All our passages are about truth because God is the truth, the god revealed to us in Jesus Christ who is raised from the dead. There is no other God, but this God, no other full revelation of this God than in the incarnation of the Son as Jesus of Nazareth. This truth as such can only be received in relationship. This isn’t about my experience or my truth this is about the Spirit of Truth who is given to those who enter into relationship with God through the one who is the incarnation of God and thus died and rose from the dead. This is not faith in me as a preacher, or us as Christians or the Church as separate from Jesus Christ, but faith in the Raised one Jesus Christ.
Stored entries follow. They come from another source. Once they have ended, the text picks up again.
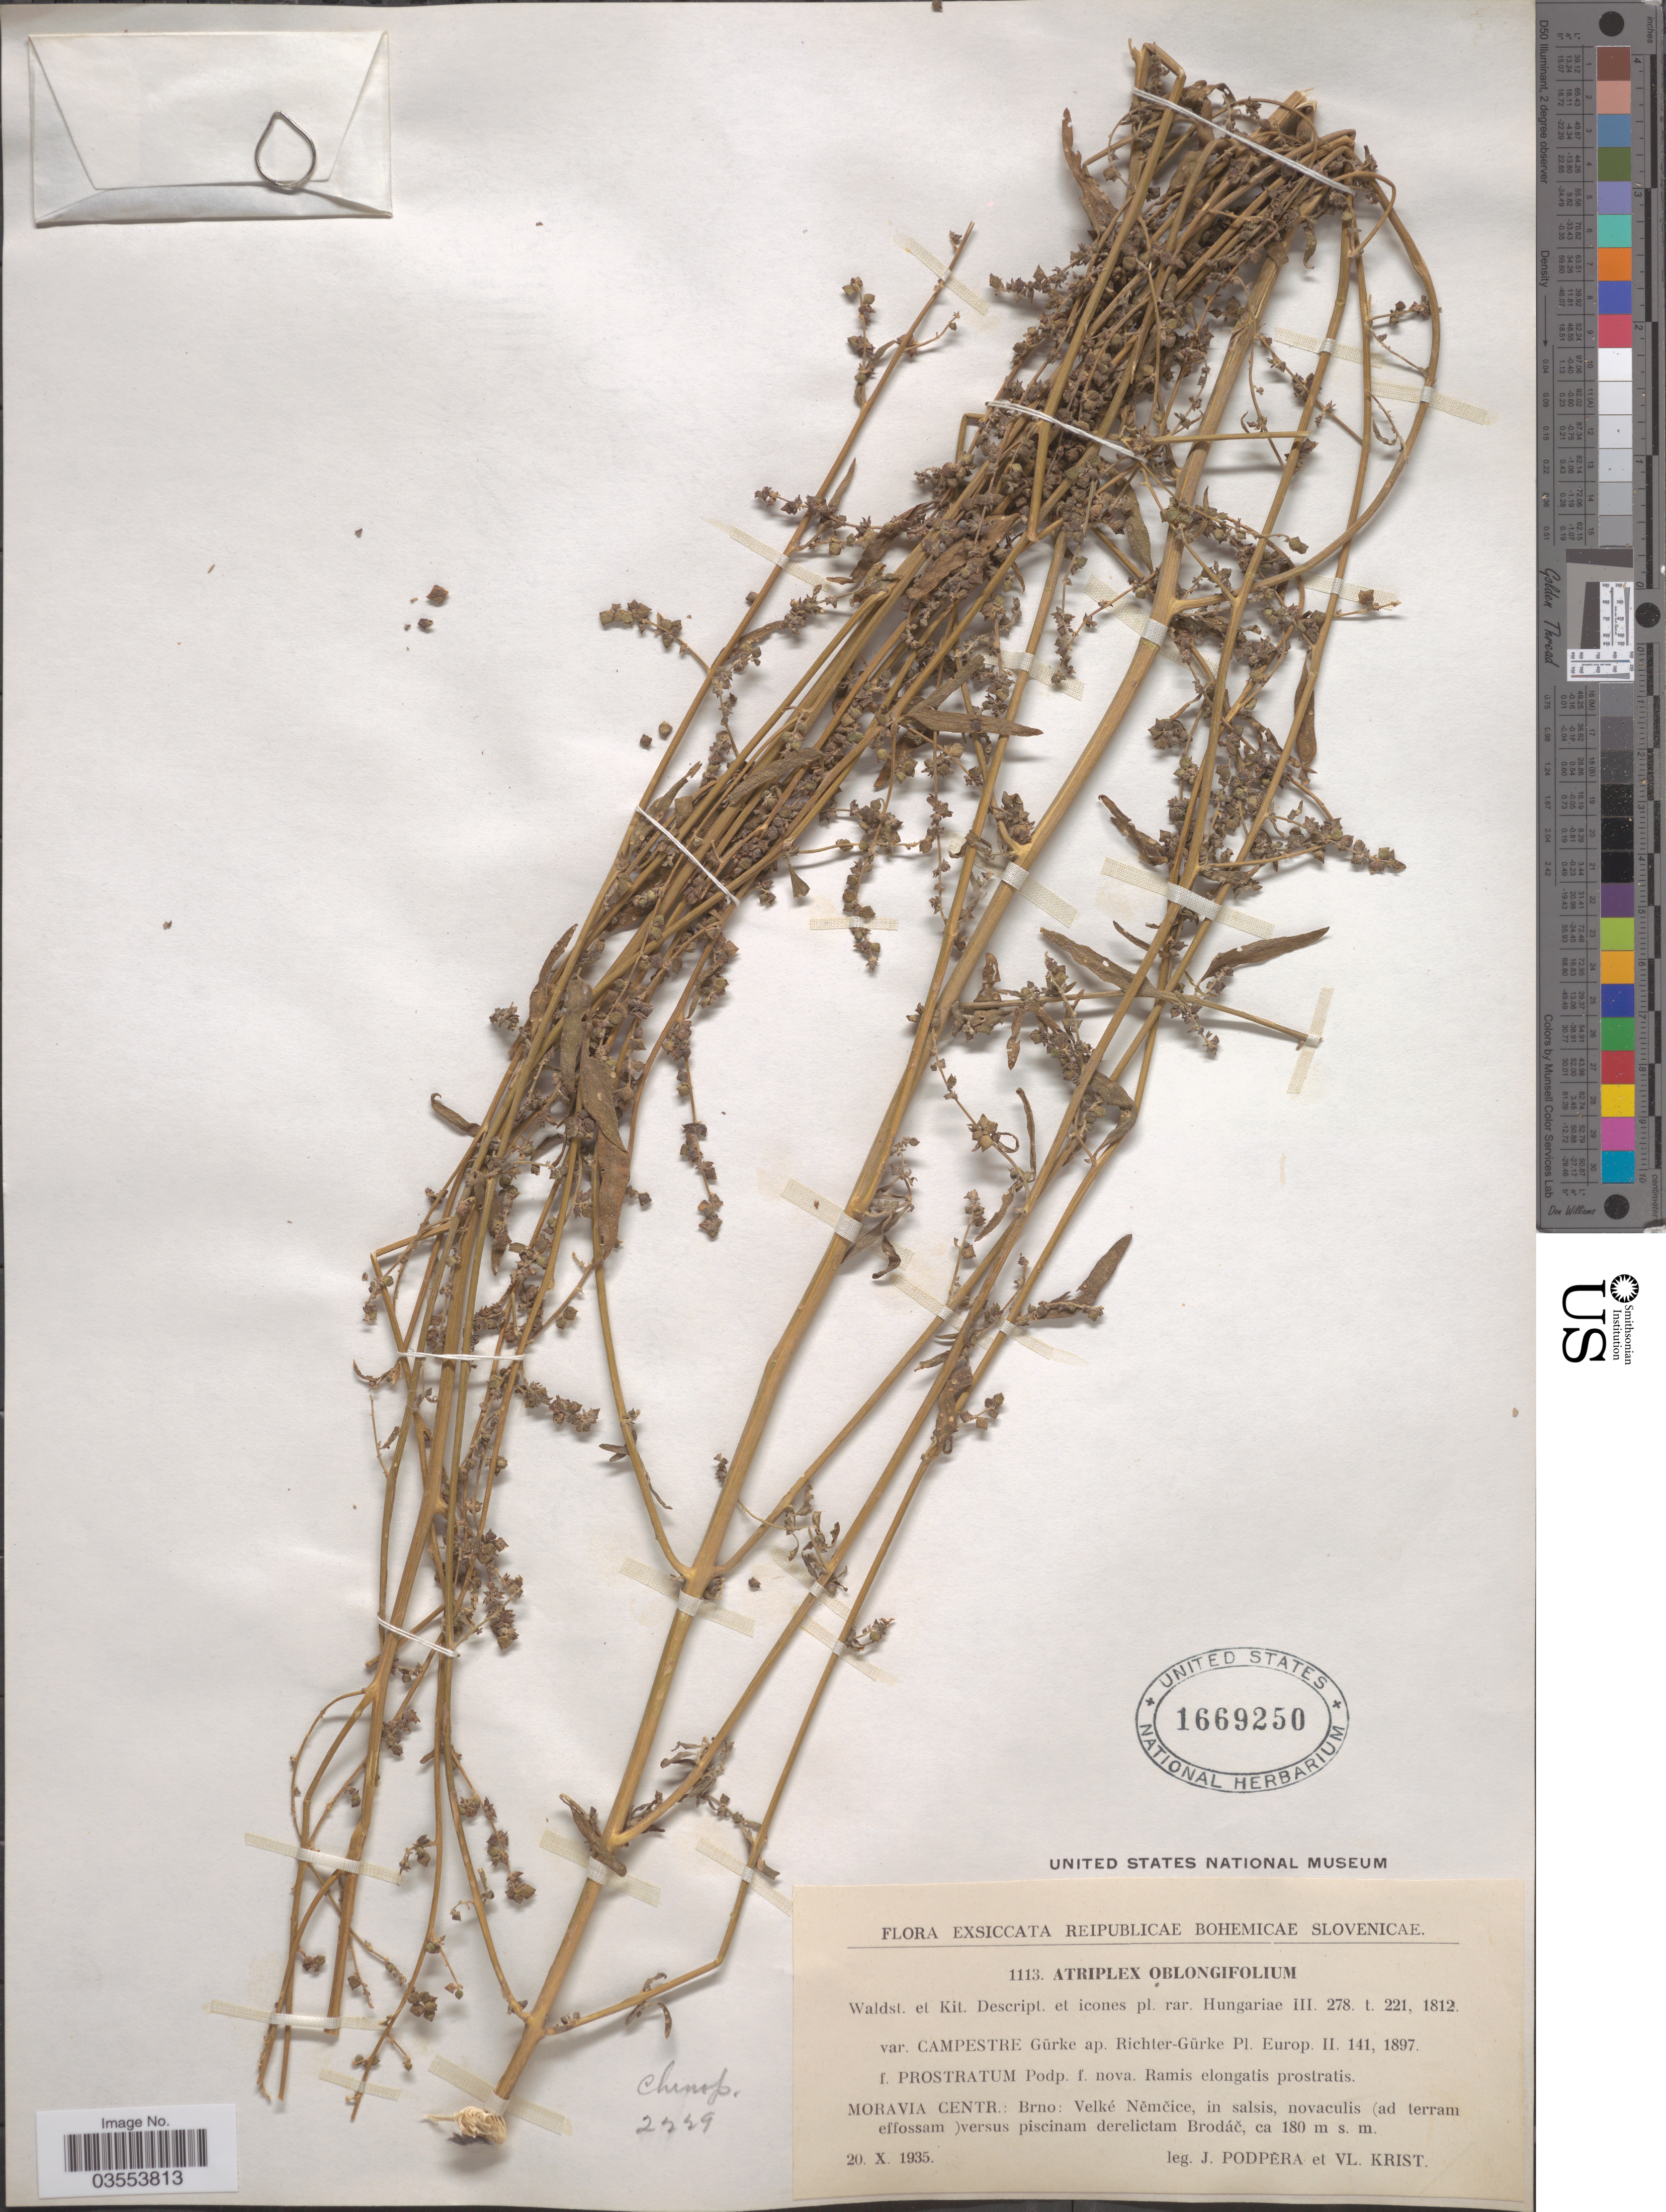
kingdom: Plantae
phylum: Tracheophyta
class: Magnoliopsida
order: Caryophyllales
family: Amaranthaceae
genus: Atriplex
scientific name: Atriplex oblongifolia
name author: Waldst. & Kit.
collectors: J. Podpera & V. Krist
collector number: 1113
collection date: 1935-10-20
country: Czechia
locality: Reipublicae Bohemicae Slovenicae. Moravia Centr.: Brno: Velké Němčice, in salsis, novaculis (ad terram effossam) versus piscinam derelictam Brodáč.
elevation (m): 180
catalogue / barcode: US 1669250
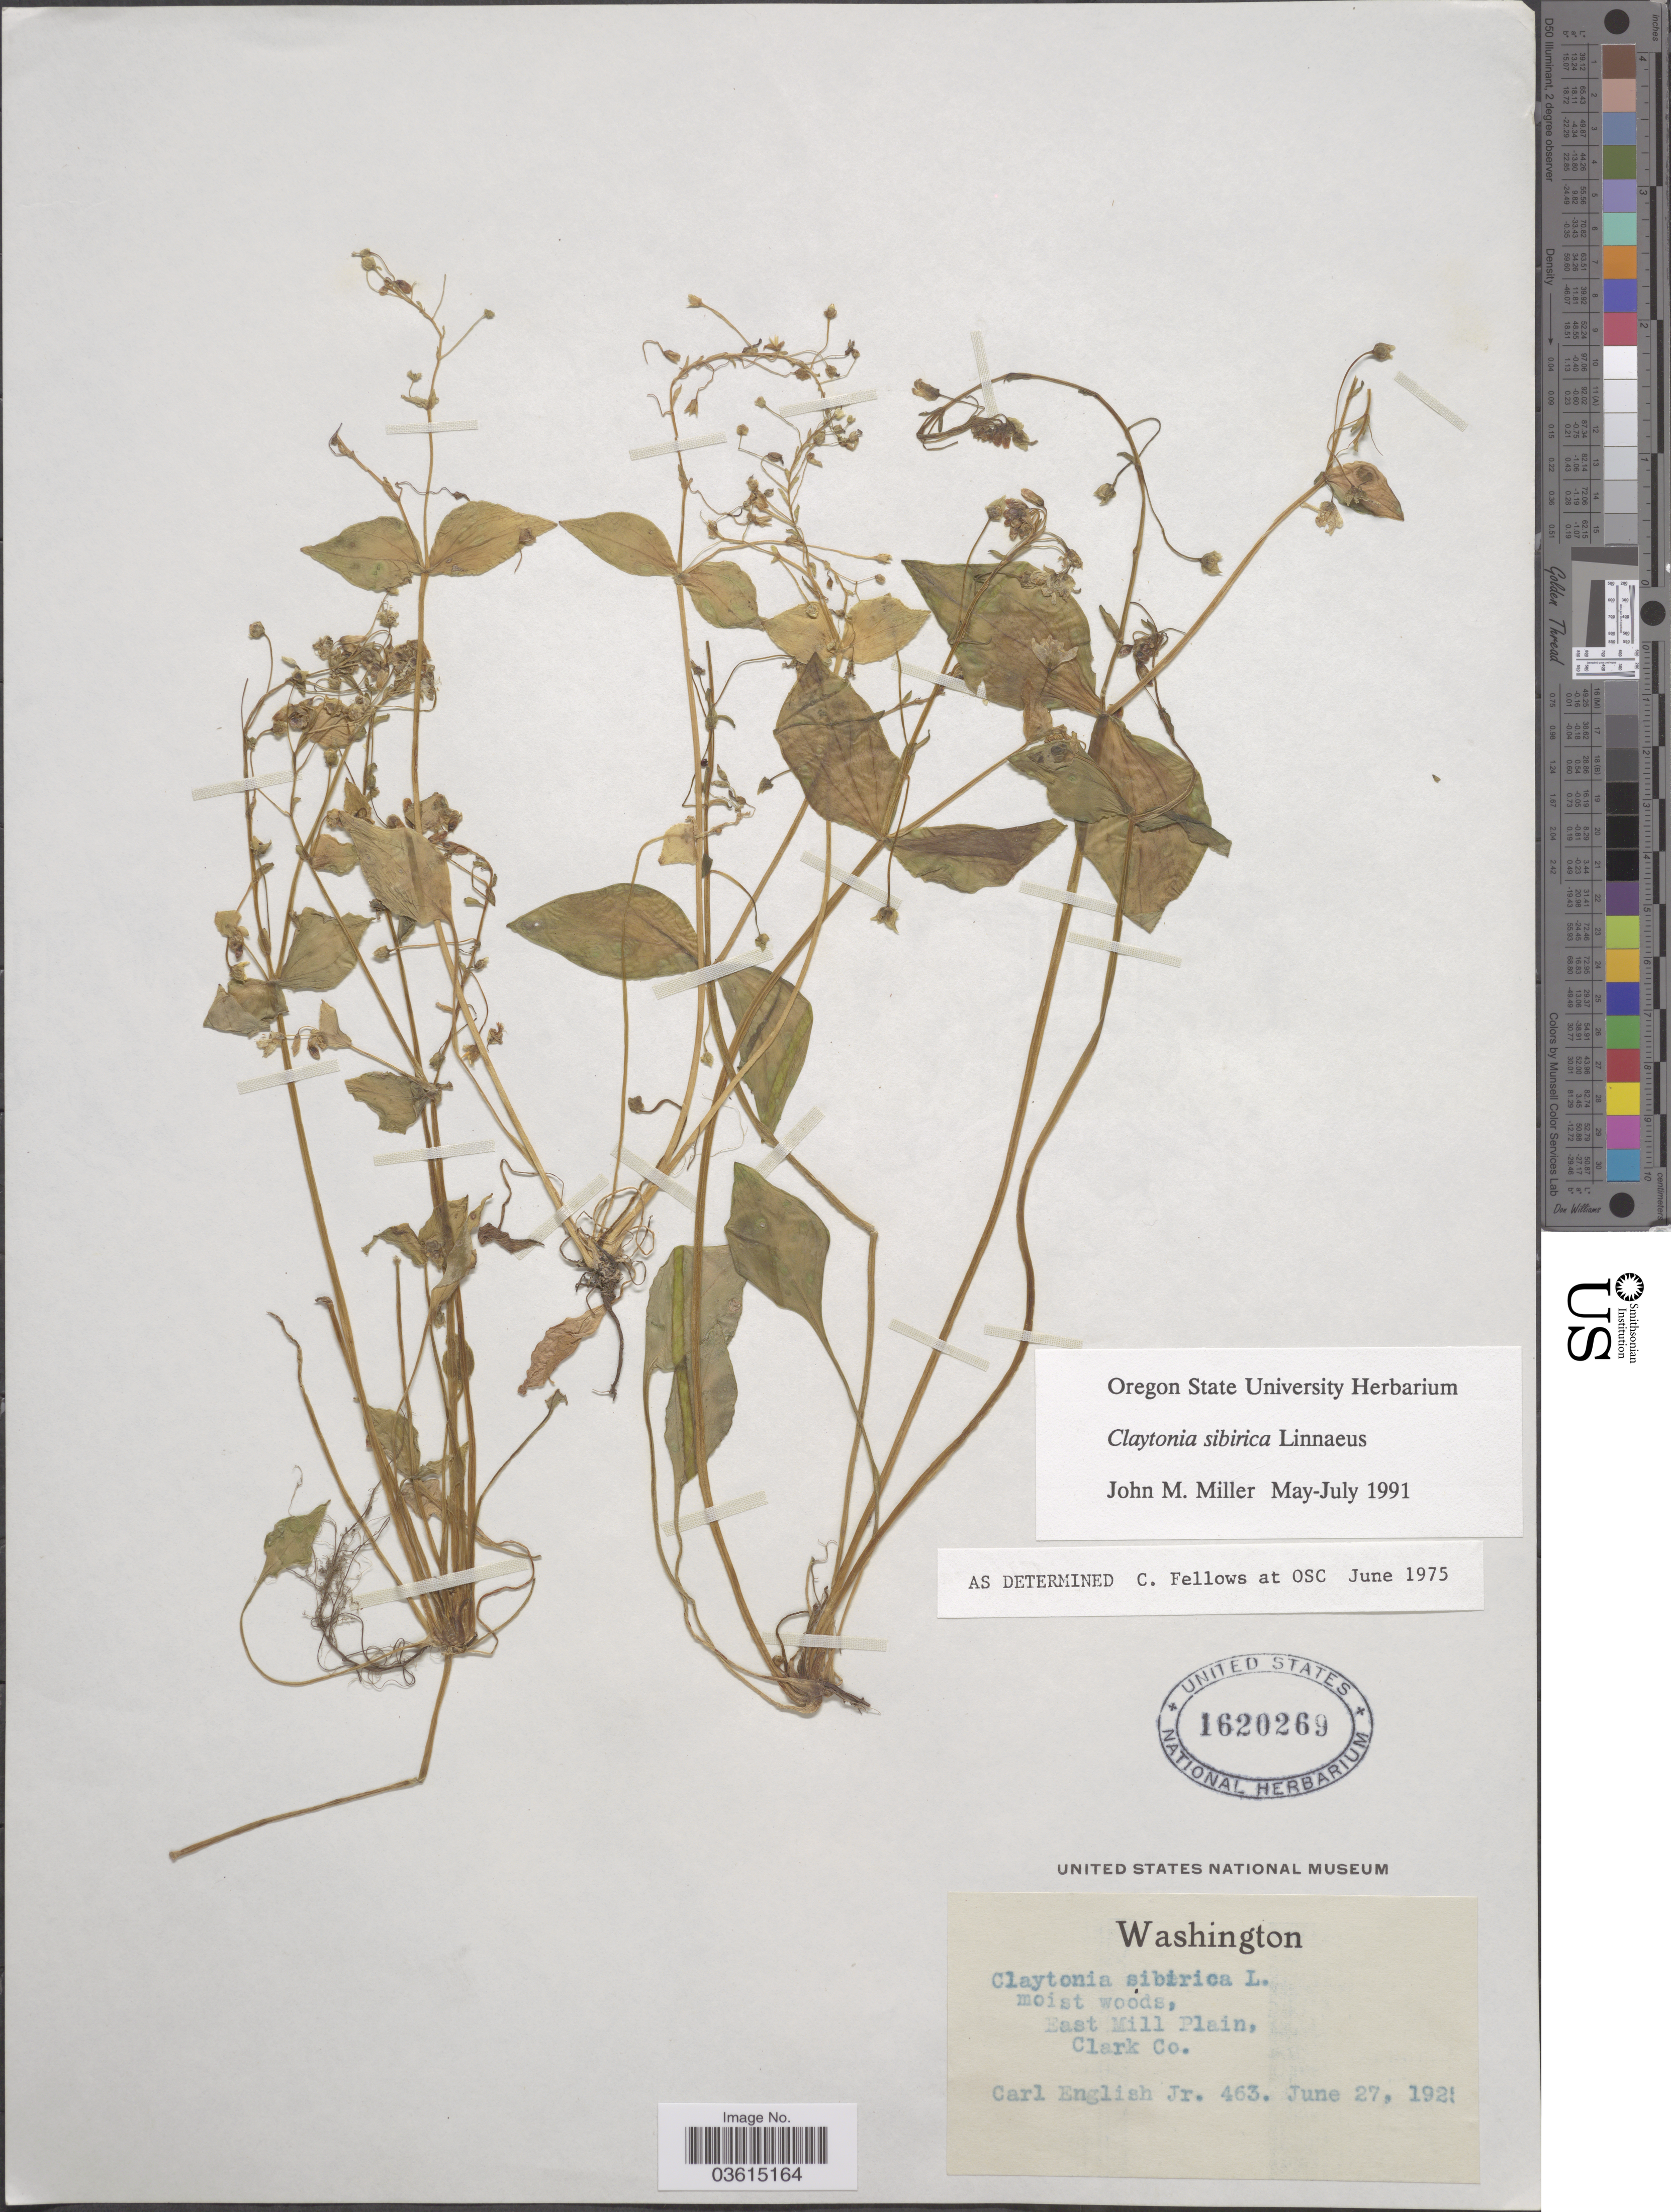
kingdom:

Through faith we enter this relationship. By God’s saving acts in Jesus Christ we are made holy and made to be priests. We are to handle ourselves our words about the truth, which is God, and those who demand an answer to why we have hope and faith with reverence and gentleness. We are to be gentle, to act out of love, to hold all things reverently. In so doing we both acknowledges that in various cultures and religions there is some truth and that there is only one complete revelation of God. There is only one who has the whole truth and that is Jesus Christ, because Jesus is God. All other knowledge experience and understanding of God, is partial and thus also an ignorance. But we are to show forth the love, to show that truth is a person, with whom through the incarnation we can have a relationship. We then as Christians as members of the Church, the body of Christ, are possessed by the truth we do not posses it. We only can proclaim what we have received, we are made holy not by our having something but by the act of God in Jesus Christ through Baptism. Salvation is about being in relationship with God. From this relationship come the proclamation and the truth claims of the Church. Everything is bound up with Christ, the one risen from the dead, as the full revelation of God. God came in our midst to reveal God’s self to us and save us through that revelation because without it we only had our ignorance, our meager groping after the truth and God. In the end all other truth claims even ones that get it partially right are ignorance in comparison to knowing and having a relationship with God through Jesus Christ, who is the truth, and who give us the Spirit of truth, which is expressed and given in gentleness love and compassion.